Leaving out every picture, quote the data below exactly as it appears.

# Data segment
┄┄┄┄┄┄
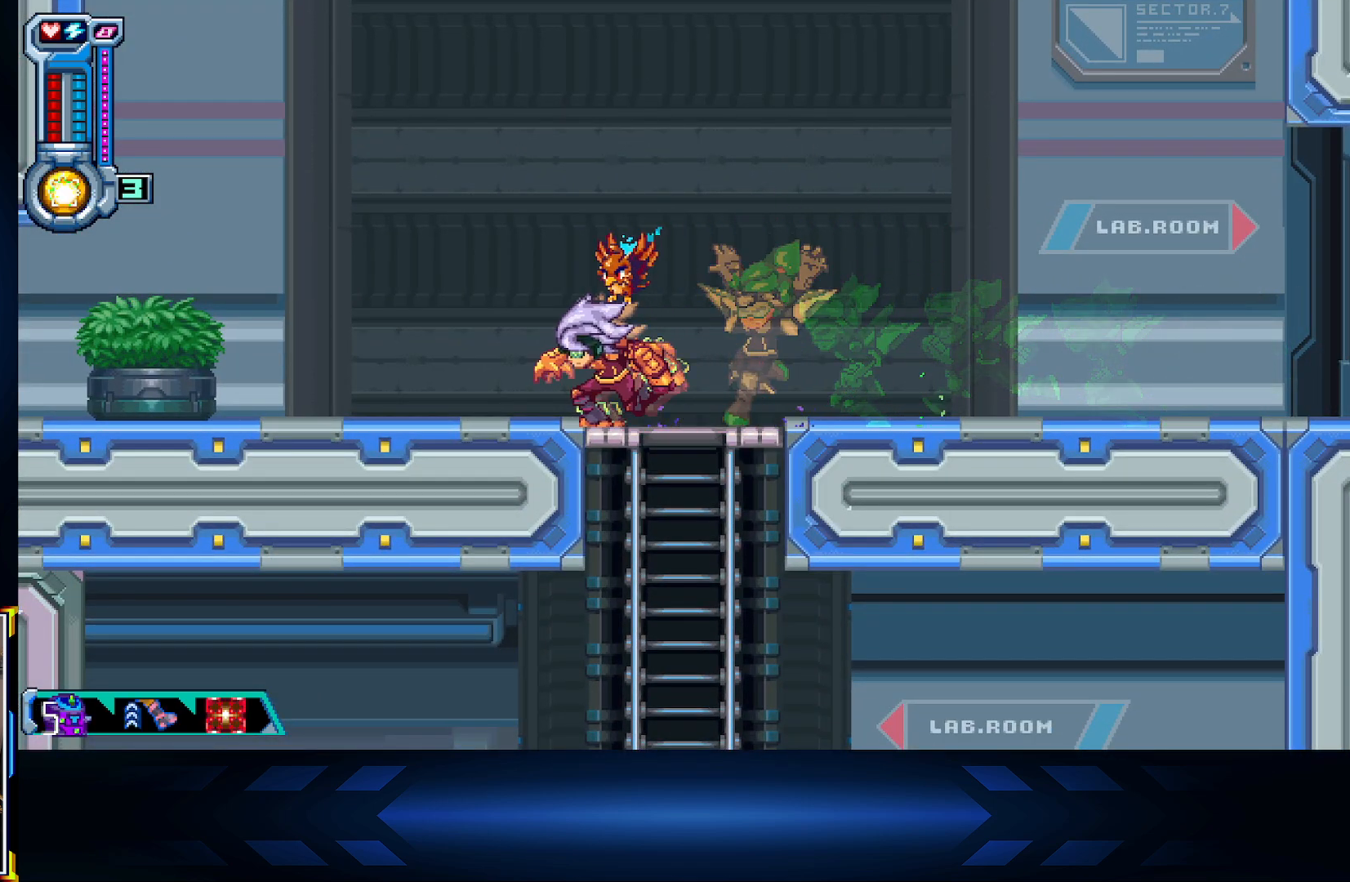
{"buttons": ["L2", "DPAD_LEFT"], "left_stick": "center", "right_stick": "center", "events": [[433, "L2", "down"]]}
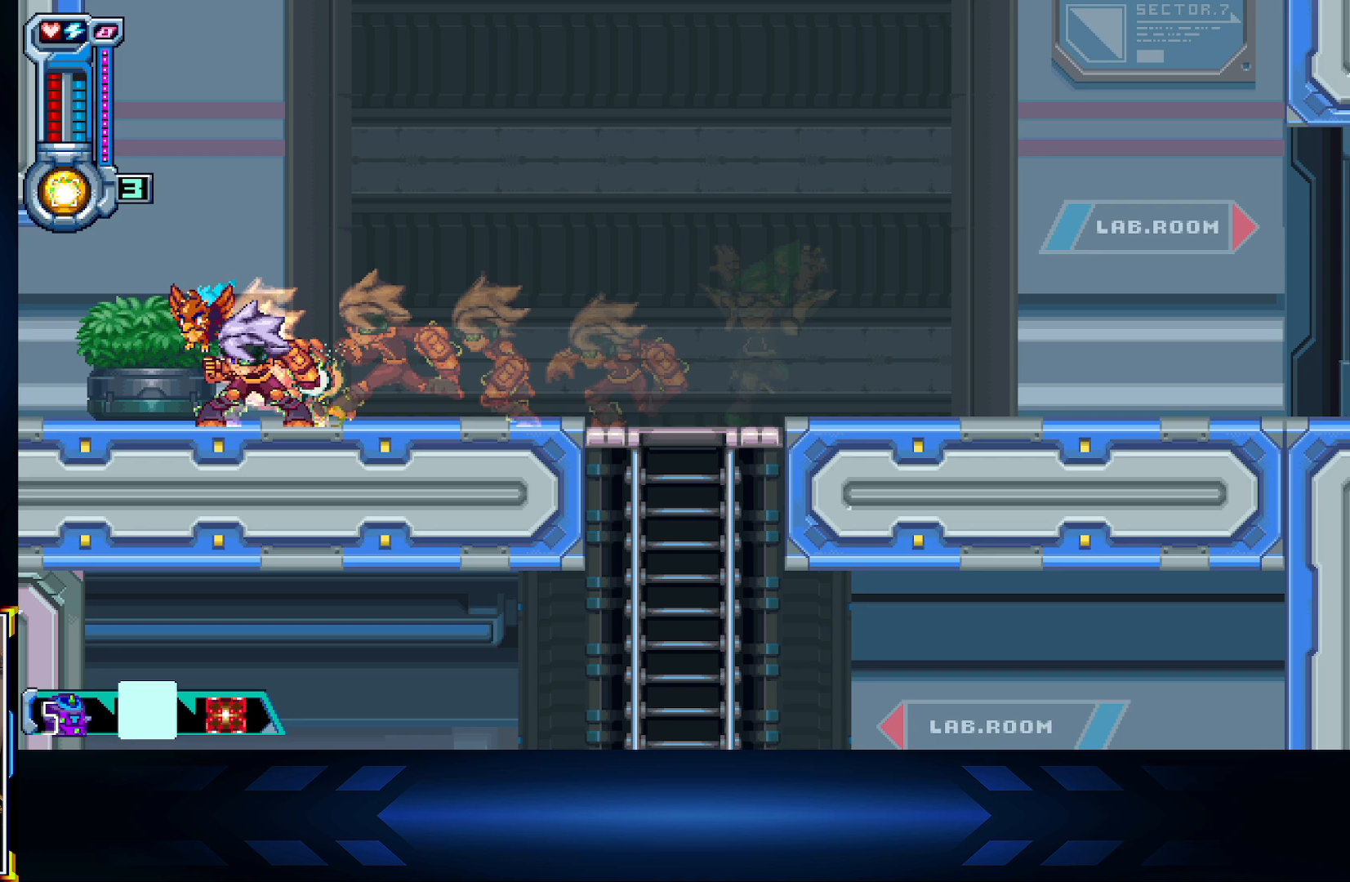
{"buttons": ["L2", "DPAD_LEFT"], "left_stick": "center", "right_stick": "center", "events": []}
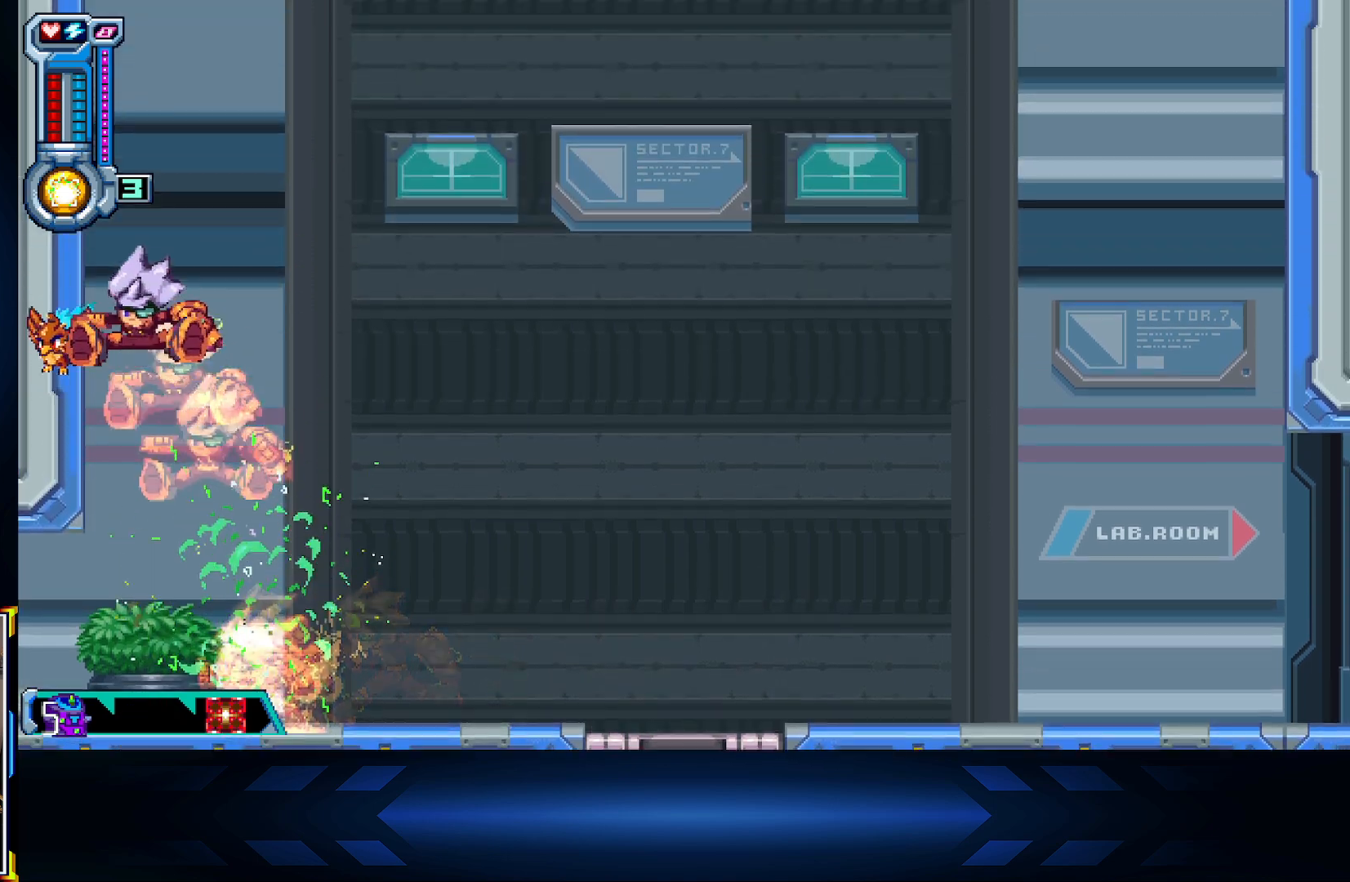
{"buttons": ["L2", "DPAD_LEFT"], "left_stick": "center", "right_stick": "center", "events": []}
┄┄┄┄┄┄
# Solution for this exercise
{"buttons": ["L2", "DPAD_LEFT"], "left_stick": "center", "right_stick": "center", "events": [[433, "L2", "down"]]}
{"buttons": ["L2", "DPAD_LEFT"], "left_stick": "center", "right_stick": "center", "events": []}
{"buttons": ["L2", "DPAD_LEFT"], "left_stick": "center", "right_stick": "center", "events": []}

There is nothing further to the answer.